Recollection is the ability to remember and recall past internal learnings, which can be stimulated by objects such as photos that are associated with learning.
Evaluation is the ability to reflexively contemplate on past experience and distinguish between beneficial and harmful qualities. This can be stimulated by looking at experiences from a new perspective.
A prototype of ColorAway, an application designed to enhance mindfulness of solo travelers through interacting with modified photos. The “before” photos on the left are selected by a traveler, prompting them to recollect on the past. The “after” photos on the right use ambiguity techniques which allow the traveler to instinctively evaluate them.
Orand’s interview with solo travelers reinforced that they take a lot of photos during their trips.

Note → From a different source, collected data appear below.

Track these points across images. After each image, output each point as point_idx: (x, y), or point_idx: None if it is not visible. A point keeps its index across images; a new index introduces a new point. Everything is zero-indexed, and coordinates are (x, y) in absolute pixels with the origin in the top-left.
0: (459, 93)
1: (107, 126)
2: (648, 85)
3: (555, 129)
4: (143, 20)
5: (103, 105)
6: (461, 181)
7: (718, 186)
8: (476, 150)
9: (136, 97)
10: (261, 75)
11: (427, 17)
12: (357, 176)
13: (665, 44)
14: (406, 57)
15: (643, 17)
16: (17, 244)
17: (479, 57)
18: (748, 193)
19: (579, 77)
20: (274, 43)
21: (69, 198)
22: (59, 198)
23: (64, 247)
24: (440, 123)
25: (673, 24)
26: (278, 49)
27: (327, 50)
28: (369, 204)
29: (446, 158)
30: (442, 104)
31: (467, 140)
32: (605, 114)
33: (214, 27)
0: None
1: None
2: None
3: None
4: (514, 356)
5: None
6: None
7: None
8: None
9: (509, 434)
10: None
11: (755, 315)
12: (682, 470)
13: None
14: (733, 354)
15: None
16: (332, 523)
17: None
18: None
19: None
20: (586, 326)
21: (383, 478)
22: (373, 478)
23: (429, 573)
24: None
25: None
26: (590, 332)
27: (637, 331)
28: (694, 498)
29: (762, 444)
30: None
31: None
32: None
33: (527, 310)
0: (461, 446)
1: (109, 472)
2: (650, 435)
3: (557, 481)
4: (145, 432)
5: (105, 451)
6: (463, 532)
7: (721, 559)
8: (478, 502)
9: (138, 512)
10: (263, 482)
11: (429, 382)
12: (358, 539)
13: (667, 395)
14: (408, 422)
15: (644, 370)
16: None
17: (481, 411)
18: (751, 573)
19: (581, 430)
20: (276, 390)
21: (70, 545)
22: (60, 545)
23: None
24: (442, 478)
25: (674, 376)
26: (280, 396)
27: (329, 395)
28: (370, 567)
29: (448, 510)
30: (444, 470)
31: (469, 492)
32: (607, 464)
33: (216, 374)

Thus, the team decided to use travel photos as a means to stimulate recollection and evaluation, and designed ColorAway. The first step in using ColorAway is to select three meaningful photos from travel photo albums. Then, the photos are processed using ambiguity techniques, such as removing colors and content of the photos in a playful way. Then participants in this research interacted with the altered photos. To encourage creativity and minimize bias, the team did not provide any specific instructions to the participants about how to interact with ColorAway and the participants were not told that ColorAway is a tool to promote mindfulness. Finally, the team interviewed the participants to learn about their experience and offer unique insights into how mindfulness can be better designed.
“We all have taken pictures in our trips that we think are really meaningful,” Chen describes. “So, for our travelers to see abstracted photos of something they found meaningful, it sparks thoughts. They think ‘why did I take this picture?’, ‘what was I thinking when I took this?’ and ‘why was this meaningful to me?’ That is the evaluation component of mindfulness that we are looking for.”
The team cautions people to be careful not to confuse mindfulness with meditation. Chen, who has earned a dual degree in HCDE and philosophy, explained “based on our literature reviews and study of existing smartphone applications, it can be difficult to learn about and attempt mindfulness if people think, ‘oh I have to sit still for this’ or ‘I have to make time for this, I don’t have time.'”
The team hopes that through ColorAway, people benefit from different aspects of mindfulness, and start to be more attentive to their daily experiences.
The team plans to continue developing ColorAway. “It’s still an early phase of this project, but I would like to see ColorAway as an app, or a physical book that solo travelers carry on their journey.”